• **Text passage**

-------

Time-Vesting Class B Units and Exit-Vesting Class B Units

Expense for the Time-Vesting Class B Units and Exit-Vesting Class B Units was based on the grant date fair value of the Class B Units. The grant date fair value was measured using a Monte Carlo model, which incorporates various assumptions noted in the following table. Use of a valuation model requires management to make certain assumptions with respect to selected model inputs. Expected volatility was calculated based on the observed equity volatility for comparable companies. The expected time to liquidity event was based on management’s estimate of time to an expected liquidity event. The dividend yield was based on the Company’s expected dividend rate. The risk-free interest rate was based on U.S. Treasury zero-coupon issues. Forfeitures were accounted for as they occurred.

-------

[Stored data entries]
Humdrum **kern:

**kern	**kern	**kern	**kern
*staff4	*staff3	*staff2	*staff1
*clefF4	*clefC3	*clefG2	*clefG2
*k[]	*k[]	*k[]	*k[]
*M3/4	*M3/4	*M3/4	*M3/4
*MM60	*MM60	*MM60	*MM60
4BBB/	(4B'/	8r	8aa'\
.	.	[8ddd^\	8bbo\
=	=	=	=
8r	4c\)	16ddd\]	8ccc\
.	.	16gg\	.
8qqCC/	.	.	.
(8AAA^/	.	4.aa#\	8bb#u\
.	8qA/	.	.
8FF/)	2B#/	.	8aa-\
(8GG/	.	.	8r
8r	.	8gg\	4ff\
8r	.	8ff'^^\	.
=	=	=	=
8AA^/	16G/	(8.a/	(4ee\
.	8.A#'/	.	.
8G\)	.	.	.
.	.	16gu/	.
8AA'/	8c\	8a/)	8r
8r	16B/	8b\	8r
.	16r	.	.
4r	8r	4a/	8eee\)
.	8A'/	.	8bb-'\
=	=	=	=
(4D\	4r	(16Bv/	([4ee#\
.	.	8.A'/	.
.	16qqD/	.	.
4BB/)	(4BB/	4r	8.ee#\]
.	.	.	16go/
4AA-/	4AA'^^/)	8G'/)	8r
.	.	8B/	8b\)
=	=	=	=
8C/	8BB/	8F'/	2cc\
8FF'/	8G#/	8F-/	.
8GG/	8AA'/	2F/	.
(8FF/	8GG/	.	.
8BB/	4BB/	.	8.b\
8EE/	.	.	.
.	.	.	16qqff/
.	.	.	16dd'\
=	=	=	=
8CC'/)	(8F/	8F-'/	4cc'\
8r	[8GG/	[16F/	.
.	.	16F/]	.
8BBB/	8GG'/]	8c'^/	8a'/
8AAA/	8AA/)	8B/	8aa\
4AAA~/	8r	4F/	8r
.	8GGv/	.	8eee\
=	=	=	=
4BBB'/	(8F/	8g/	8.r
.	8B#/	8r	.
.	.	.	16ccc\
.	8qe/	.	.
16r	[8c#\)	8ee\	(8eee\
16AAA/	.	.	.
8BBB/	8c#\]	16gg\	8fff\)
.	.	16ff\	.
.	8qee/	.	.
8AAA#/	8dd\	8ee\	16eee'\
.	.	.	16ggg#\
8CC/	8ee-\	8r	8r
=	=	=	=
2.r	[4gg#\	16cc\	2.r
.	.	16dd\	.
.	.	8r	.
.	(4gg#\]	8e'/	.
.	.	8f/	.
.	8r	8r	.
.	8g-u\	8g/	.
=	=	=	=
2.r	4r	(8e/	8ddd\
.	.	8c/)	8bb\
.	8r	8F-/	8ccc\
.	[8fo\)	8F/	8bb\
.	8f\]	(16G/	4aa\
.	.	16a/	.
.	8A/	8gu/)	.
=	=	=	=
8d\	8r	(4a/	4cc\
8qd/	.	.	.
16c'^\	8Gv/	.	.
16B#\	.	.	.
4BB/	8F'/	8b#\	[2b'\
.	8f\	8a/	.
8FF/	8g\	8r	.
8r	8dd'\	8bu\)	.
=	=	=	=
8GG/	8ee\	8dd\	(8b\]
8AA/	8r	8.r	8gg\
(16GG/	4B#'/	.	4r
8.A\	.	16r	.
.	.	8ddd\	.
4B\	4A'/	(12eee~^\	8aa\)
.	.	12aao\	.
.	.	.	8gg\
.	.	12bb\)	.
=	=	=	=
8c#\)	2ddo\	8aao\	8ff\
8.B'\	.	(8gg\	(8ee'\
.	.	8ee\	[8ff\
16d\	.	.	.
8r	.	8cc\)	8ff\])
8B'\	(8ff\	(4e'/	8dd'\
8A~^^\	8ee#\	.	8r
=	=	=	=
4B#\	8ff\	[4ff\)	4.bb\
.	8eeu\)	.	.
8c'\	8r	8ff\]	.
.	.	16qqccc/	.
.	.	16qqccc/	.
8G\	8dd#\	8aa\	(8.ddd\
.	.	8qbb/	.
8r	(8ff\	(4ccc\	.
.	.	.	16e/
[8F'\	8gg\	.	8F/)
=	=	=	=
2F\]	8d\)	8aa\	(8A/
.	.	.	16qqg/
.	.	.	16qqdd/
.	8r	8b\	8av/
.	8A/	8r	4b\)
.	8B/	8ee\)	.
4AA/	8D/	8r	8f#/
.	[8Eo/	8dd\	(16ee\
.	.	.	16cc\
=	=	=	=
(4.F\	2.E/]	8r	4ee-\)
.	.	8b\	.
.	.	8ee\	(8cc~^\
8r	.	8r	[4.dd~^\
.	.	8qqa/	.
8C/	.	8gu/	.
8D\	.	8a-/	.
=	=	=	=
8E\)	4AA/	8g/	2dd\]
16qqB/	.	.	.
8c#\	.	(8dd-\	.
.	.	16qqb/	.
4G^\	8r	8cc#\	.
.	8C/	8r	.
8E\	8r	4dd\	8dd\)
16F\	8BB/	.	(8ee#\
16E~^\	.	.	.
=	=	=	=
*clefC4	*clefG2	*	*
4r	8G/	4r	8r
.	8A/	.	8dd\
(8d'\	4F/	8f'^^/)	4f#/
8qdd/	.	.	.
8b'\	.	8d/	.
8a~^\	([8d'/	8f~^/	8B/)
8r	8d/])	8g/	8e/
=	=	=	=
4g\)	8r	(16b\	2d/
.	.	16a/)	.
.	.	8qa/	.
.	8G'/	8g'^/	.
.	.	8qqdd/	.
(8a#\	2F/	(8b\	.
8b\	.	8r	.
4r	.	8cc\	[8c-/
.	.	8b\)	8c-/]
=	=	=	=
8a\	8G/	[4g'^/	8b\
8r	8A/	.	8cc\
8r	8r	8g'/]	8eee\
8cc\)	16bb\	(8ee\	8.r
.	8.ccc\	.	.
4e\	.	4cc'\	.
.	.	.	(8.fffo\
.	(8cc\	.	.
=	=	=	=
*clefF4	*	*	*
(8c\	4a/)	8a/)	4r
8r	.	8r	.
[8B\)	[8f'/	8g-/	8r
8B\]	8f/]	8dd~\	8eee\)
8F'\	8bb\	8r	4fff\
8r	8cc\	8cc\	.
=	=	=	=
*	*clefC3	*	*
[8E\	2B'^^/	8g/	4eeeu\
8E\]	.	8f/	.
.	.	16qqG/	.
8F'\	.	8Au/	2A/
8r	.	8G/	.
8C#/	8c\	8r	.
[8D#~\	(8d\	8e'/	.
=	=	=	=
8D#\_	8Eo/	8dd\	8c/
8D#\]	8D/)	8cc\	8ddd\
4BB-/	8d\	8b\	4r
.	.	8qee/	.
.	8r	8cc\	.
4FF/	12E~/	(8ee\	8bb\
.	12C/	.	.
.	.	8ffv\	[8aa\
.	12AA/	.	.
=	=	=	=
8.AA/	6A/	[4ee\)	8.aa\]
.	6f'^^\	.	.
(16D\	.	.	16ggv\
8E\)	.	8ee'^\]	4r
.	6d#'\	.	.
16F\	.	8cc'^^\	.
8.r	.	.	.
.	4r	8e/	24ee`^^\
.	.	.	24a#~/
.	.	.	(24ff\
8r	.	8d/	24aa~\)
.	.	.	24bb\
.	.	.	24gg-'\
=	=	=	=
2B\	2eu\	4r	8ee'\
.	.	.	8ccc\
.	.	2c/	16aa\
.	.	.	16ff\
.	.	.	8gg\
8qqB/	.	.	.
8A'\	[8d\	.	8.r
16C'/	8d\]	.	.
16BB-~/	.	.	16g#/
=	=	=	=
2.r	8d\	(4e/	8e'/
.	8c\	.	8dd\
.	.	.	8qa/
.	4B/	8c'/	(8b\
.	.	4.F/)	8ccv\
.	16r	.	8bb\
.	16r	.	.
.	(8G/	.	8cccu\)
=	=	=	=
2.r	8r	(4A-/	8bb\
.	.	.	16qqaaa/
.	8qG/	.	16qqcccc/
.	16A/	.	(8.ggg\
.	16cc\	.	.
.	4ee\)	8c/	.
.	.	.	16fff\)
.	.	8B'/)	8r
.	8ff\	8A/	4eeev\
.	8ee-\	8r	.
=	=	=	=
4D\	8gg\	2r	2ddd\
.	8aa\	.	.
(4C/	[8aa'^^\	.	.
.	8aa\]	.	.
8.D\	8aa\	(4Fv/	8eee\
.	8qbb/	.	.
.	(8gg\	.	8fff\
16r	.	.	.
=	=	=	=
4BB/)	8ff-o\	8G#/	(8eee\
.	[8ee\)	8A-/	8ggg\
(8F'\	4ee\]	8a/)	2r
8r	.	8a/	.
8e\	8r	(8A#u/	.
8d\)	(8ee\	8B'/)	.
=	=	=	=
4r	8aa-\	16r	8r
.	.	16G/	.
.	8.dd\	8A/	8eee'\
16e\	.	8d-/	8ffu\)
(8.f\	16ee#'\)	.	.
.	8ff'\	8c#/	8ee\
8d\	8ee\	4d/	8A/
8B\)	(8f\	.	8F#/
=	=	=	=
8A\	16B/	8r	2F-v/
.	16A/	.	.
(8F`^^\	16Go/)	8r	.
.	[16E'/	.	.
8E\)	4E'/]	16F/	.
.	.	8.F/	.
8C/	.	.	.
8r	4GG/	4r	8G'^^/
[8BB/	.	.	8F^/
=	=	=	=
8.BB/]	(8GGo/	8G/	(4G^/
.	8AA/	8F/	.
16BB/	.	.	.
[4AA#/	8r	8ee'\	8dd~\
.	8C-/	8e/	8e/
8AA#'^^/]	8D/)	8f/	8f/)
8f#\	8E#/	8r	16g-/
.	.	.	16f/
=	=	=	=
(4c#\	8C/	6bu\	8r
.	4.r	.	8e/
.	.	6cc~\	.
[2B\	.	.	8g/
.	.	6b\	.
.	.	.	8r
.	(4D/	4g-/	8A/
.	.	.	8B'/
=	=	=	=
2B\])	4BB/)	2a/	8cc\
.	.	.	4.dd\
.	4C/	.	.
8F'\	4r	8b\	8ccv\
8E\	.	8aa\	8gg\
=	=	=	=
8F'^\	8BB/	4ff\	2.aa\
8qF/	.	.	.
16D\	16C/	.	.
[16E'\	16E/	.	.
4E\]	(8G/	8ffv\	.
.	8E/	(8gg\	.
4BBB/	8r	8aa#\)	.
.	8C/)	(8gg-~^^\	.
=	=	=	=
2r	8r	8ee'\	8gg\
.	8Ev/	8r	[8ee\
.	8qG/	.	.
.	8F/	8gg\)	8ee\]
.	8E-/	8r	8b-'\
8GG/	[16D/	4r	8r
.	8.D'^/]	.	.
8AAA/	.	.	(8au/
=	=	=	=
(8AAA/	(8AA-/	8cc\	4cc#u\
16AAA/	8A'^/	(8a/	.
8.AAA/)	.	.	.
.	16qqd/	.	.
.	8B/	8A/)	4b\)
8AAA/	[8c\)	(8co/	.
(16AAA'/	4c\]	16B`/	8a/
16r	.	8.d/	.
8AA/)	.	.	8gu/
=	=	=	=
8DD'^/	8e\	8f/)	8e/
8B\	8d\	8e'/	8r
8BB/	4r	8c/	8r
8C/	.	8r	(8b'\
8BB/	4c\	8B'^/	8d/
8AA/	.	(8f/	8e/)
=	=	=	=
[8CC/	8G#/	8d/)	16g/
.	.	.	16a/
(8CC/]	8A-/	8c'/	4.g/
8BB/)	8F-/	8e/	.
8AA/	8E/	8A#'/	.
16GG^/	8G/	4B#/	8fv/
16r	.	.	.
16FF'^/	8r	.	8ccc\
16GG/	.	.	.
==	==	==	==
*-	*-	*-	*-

-------

• **The tasks**
1. Reproduce the passage on Class B Units between "Expense for the" and "as they occurred.", inclusive.
2. For each statement below, decide whether the passage on Class B Units agrees with it, and give yes or no along with the deciding words from the passage in quotation marks.
(a) The grant date fair value was measured using a Black-Scholes model.
(b) Expected volatility was calculated from the observed equity volatility of comparable companies.
(c) Forfeitures were estimated in advance.
3. Answer these questions using the passage on Class B Units.
(a) What was the expense for the Time-Vesting and Exit-Vesting Class B Units based on?
(b) What was the dividend yield based on?
(c) What was the risk-free interest rate based on?

• **The responses**
1.
Expense for the Time-Vesting Class B Units and Exit-Vesting Class B Units was based on the grant date fair value of the Class B Units. The grant date fair value was measured using a Monte Carlo model, which incorporates various assumptions noted in the following table. Use of a valuation model requires management to make certain assumptions with respect to selected model inputs. Expected volatility was calculated based on the observed equity volatility for comparable companies. The expected time to liquidity event was based on management’s estimate of time to an expected liquidity event. The dividend yield was based on the Company’s expected dividend rate. The risk-free interest rate was based on U.S. Treasury zero-coupon issues. Forfeitures were accounted for as they occurred.

2.
(a) No: "The grant date fair value was measured using a Monte Carlo model"
(b) Yes: "Expected volatility was calculated based on the observed equity volatility for comparable companies."
(c) No: "Forfeitures were accounted for as they occurred."

3.
(a) The grant date fair value of the Class B Units.
(b) The Company's expected dividend rate.
(c) U.S. Treasury zero-coupon issues.